- _Records shown_:
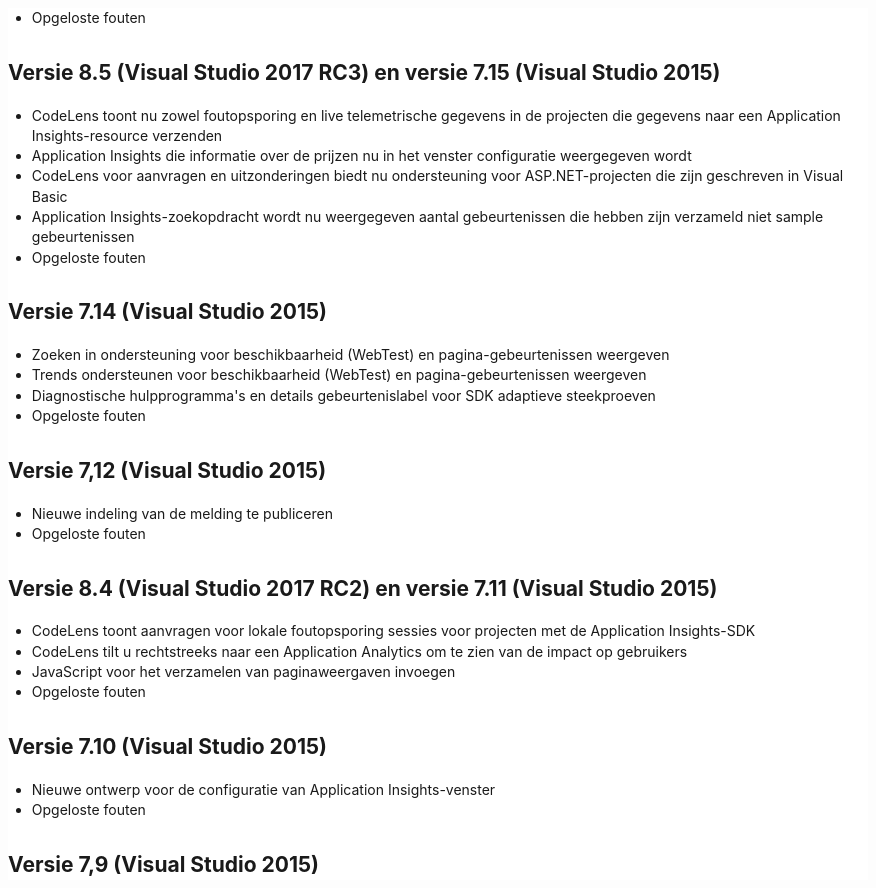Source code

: * Opgeloste fouten

## <a name="version-85-visual-studio-2017-rc3-and-version-715-visual-studio-2015"></a>Versie 8.5 (Visual Studio 2017 RC3) en versie 7.15 (Visual Studio 2015)

* CodeLens toont nu zowel foutopsporing en live telemetrische gegevens in de projecten die gegevens naar een Application Insights-resource verzenden
* Application Insights die informatie over de prijzen nu in het venster configuratie weergegeven wordt
* CodeLens voor aanvragen en uitzonderingen biedt nu ondersteuning voor ASP.NET-projecten die zijn geschreven in Visual Basic
* Application Insights-zoekopdracht wordt nu weergegeven aantal gebeurtenissen die hebben zijn verzameld niet sample gebeurtenissen
* Opgeloste fouten

## <a name="version-714-visual-studio-2015"></a>Versie 7.14 (Visual Studio 2015)

* Zoeken in ondersteuning voor beschikbaarheid (WebTest) en pagina-gebeurtenissen weergeven
* Trends ondersteunen voor beschikbaarheid (WebTest) en pagina-gebeurtenissen weergeven
* Diagnostische hulpprogramma's en details gebeurtenislabel voor SDK adaptieve steekproeven
* Opgeloste fouten

## <a name="version-712-visual-studio-2015"></a>Versie 7,12 (Visual Studio 2015)

* Nieuwe indeling van de melding te publiceren
* Opgeloste fouten

## <a name="version-84-visual-studio-2017-rc2-and-version-711-visual-studio-2015"></a>Versie 8.4 (Visual Studio 2017 RC2) en versie 7.11 (Visual Studio 2015)

* CodeLens toont aanvragen voor lokale foutopsporing sessies voor projecten met de Application Insights-SDK
* CodeLens tilt u rechtstreeks naar een Application Analytics om te zien van de impact op gebruikers
* JavaScript voor het verzamelen van paginaweergaven invoegen
* Opgeloste fouten

## <a name="version-710-visual-studio-2015"></a>Versie 7.10 (Visual Studio 2015)

* Nieuwe ontwerp voor de configuratie van Application Insights-venster
* Opgeloste fouten

## <a name="version-79-visual-studio-2015"></a>Versie 7,9 (Visual Studio 2015)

- _Job_: Among the entries, find every line holding "naar" and return it.

- _Answer to this exercise_:
* CodeLens toont nu zowel foutopsporing en live telemetrische gegevens in de projecten die gegevens naar een Application Insights-resource verzenden
* CodeLens tilt u rechtstreeks naar een Application Analytics om te zien van de impact op gebruikers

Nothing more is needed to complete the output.